Giovanni Minzoni nacque a Ravenna il 1° luglio 1885 da famiglia della media borghesia.
Studiò in seminario. Ordinato sacerdote, fu destinato alla sede di Argenta (Ferrara).
Nel 1917 andò al fronte nella Prima guerra mondiale e venne nominato cappellano della 225ᵃ brigata di fanteria Veneto. Dopo la battaglia del Piave venne decorato con la medaglia d’argento al valor militare.
Tornato ad Argenta si avvicinò alle posizioni del Partito Popolare Italiano, fondato da Luigi Sturzo nel 1919.
Fu promotore della nascita di cooperative cattoliche tra i braccianti e gli operai e si oppose ai capi del movimento fascista dell’Emilia-Romagna: Italo Balbo, Dino Grandi e Leandro Arpinati.
Don Minzoni fu attivo promotore di opere caritatevoli, diede vita a circoli sociali per l’acculturamento delle classi umili, e ai primi nuclei del sindacalismo cattolico nella Bassa ferrarese. Si oppone alle violenze delle squadre fasciste sostenute dai proprietari terrieri retrivi, ostili alle più elementari rivendicazioni salariali dei lavoratori agricoli.
La grande influenza spirituale esercitata da Don Minzoni suscitò le avversioni e le minacce fasciste contro di lui.
Nel 1923 alcuni squadristi uccisero ad Argenta il sindacalista socialista Natale Galba; don Minzoni condannò pubblicamente il delitto, diventando così il nuovo bersaglio della violenza squadrista.
Più volte minacciato, la sera del 23 agosto 1923 Don MInzoni fu colpito alle spalle con sassi e bastoni da due squadristi. In preda a forti dolori, riuscì in un primo momento a rialzarsi per poi cadere sulle ginocchia, impossibilitato a camminare. Fu visitato da un dottore ma intorno alla mezzanotte il suo cuore cessò di battere: l’aggressione gli aveva fratturato le ossa del cranio. Nonostante il vasto moto d’indignazione popolare che aveva suscitato la sua uccisione, la dirigenza fascista ferrarese archiviò le ricerche sui responsabili.

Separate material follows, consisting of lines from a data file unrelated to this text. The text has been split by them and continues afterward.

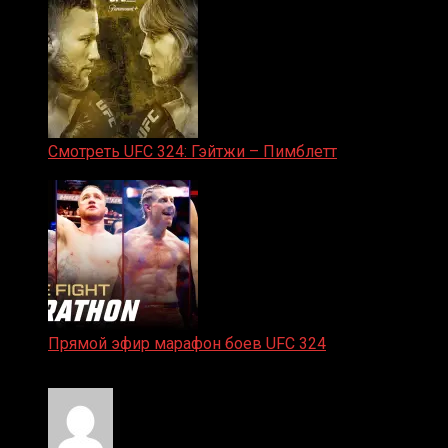
Смотреть UFC 324: Гэйтжи – Пимблетт
24.01.2026
Прямой эфир марафон боев UFC 324
24.01.2026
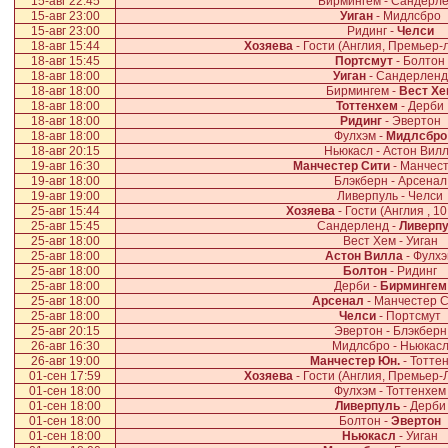
15-авг 22:45
Бирмингем - Сандерл
15-авг 23:00
Уиган
- Мидлсбро
15-авг 23:00
Ридинг -
Челси
18-авг 15:44
Хозяева
- Гости (Англия, Премьер-л
18-авг 15:45
Портсмут
- Болтон
18-авг 18:00
Уиган
- Сандерленд
18-авг 18:00
Бирмингем -
Вест Хе
18-авг 18:00
Тоттенхем
- Дерби
18-авг 18:00
Ридинг
- Эвертон
18-авг 18:00
Фулхэм -
Мидлсбро
18-авг 20:15
Ньюкасл - Астон Вил
19-авг 16:30
Манчестер Сити
- Манчес
19-авг 18:00
Блэкберн - Арсенал
19-авг 19:00
Ливерпуль - Челси
25-авг 15:44
Хозяева
- Гости (Англия , 1
25-авг 15:45
Сандерленд -
Ливерп
25-авг 18:00
Вест Хем - Уиган
25-авг 18:00
Астон Вилла
- Фулх
25-авг 18:00
Болтон
- Ридинг
25-авг 18:00
Дерби -
Бирмингем
25-авг 18:00
Арсенал
- Манчестер 
25-авг 18:00
Челси
- Портсмут
25-авг 20:15
Эвертон - Блэкберн
26-авг 16:30
Мидлсбро - Ньюкас
26-авг 19:00
Манчестер Юн.
- Тотте
01-сен 17:59
Хозяева
- Гости (Англия, Премьер-Л
01-сен 18:00
Фулхэм - Тоттенхем
01-сен 18:00
Ливерпуль
- Дерби
01-сен 18:00
Болтон -
Эвертон
01-сен 18:00
Ньюкасл
- Уиган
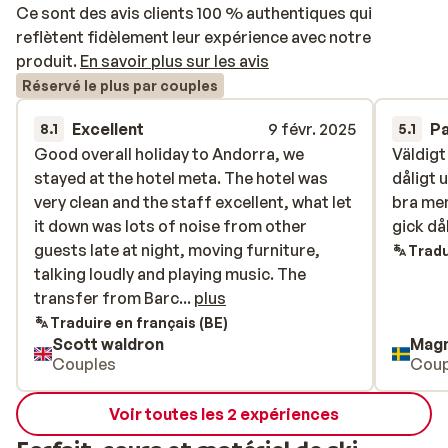
Ce sont des avis clients 100 % authentiques qui
reflètent fidèlement leur expérience avec notre
produit.
En savoir plus sur les avis
Réservé le plus par couples
Excellent
9 févr. 2025
P
8.1
5.1
Good overall holiday to Andorra, we
Good overall holiday to Andorra, we
Väldigt
Väldigt
stayed at the hotel meta. The hotel was
stayed at the hotel meta. The hotel was
dåligt 
dåligt 
very clean and the staff excellent, what let
very clean and the staff excellent, what let
bra men
bra men
it down was lots of noise from other
it down was lots of noise from other
gick då
gick då
guests late at night, moving furniture,
guests late at night, moving furniture,
Tradu
talking loudly and playing music. The
talking loudly and playing music. The
transfer from Barcelona to Andorra also
transfer from Barc...
plus
had problems, with us waiting 1 hour 40 to
Traduire en français (BE)
Scott waldron
Mag
be picked up. As I've said overall very good
Couples
Coup
,great skiing, great food and beer...
Voir toutes les 2 expériences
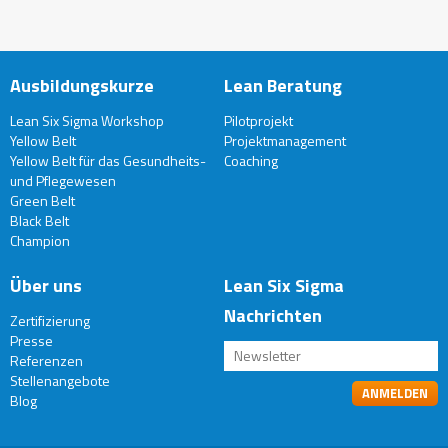
Ausbildungskurze
Lean Beratung
Lean Six Sigma Workshop
Pilotprojekt
Yellow Belt
Projektmanagement
Yellow Belt für das Gesundheits-
Coaching
und Pflegewesen
Green Belt
Black Belt
Champion
Über uns
Lean Six Sigma
Nachrichten
Zertifizierung
Presse
Referenzen
Stellenangebote
Blog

L’inchiesta giudiziaria sull’assassinio non arrivò a nessun risultato, benché scrupolosamente condotta da Manlio Borrelli (padre di Francesco Saverio Borrelli). A consentire di riaprire il caso fu l’anno seguente, il 1924, il clamore suscitato dal delitto Matteotti.
Nella crisi che inizialmente parve travolgere il regime trovarono spazio e coraggio i giornali antifascisti. “La voce repubblicana” riparlò della morte di Minzoni, facendo espressamente il nome di Italo Balbo.
Questi querelò e il processo che ne seguì mandò assolti i responsabili del giornale.
Grazie all’impegno di un altro giornale, “Il Popolo” di Giuseppe Donati, il caso Minzoni dovette essere riaperto e arrivare a processo nel 1925.
Ma il fascismo aveva ripreso il controllo della situazione. Venivano approvate le leggi “fascistissime” che smantellavano lo Stato di diritto: gli imputati, mandanti ed esecutori del delitto, tutti appartenenti allo squadrismo locale, andarono assolti.
Verranno condannati per omicidio preterintenzionale nel 1947, quando il precedente processo fu annullato e ricelebrato a Ferrara a carico degli imputati ancora in vita, i quali furono presto scarcerati per la sopravvenuta amnistia.